# [ACTIVITY]
Only the lines below from the one containing "De bolle harslaag" through the one containing "Л.Фейхтвангер" belong in the answer, repeated exactly and without pictures.

Content starts

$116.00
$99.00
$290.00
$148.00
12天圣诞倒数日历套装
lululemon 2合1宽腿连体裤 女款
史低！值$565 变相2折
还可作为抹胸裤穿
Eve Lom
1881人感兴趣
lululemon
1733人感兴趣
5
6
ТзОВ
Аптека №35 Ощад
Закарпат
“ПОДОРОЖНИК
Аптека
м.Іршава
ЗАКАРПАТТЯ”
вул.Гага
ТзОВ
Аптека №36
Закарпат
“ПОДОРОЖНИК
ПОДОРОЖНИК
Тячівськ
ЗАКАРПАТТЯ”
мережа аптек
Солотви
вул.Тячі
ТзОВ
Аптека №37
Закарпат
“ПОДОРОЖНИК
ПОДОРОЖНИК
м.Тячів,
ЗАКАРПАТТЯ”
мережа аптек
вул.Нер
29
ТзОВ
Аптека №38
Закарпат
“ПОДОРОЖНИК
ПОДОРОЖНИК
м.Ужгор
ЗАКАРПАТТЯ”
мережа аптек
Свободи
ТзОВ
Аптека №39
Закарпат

Content ends
Content starts

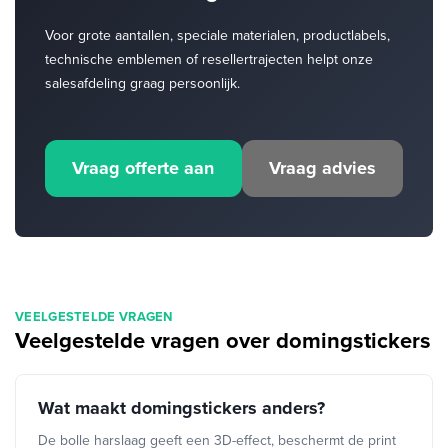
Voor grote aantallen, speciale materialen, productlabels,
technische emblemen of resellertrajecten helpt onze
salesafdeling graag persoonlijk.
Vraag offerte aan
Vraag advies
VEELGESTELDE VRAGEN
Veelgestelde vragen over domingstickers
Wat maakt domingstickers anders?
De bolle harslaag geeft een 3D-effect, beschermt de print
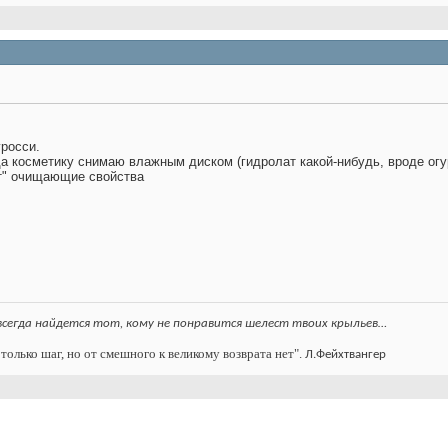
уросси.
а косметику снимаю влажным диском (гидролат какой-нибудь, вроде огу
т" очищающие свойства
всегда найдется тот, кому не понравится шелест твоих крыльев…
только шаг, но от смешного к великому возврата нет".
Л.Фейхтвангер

Content ends

# [OUTPUT OF THE EXERCISE]
De bolle harslaag geeft een 3D-effect, beschermt de print
уросси.
а косметику снимаю влажным диском (гидролат какой-нибудь, вроде огу
т" очищающие свойства
всегда найдется тот, кому не понравится шелест твоих крыльев…
только шаг, но от смешного к великому возврата нет".
Л.Фейхтвангер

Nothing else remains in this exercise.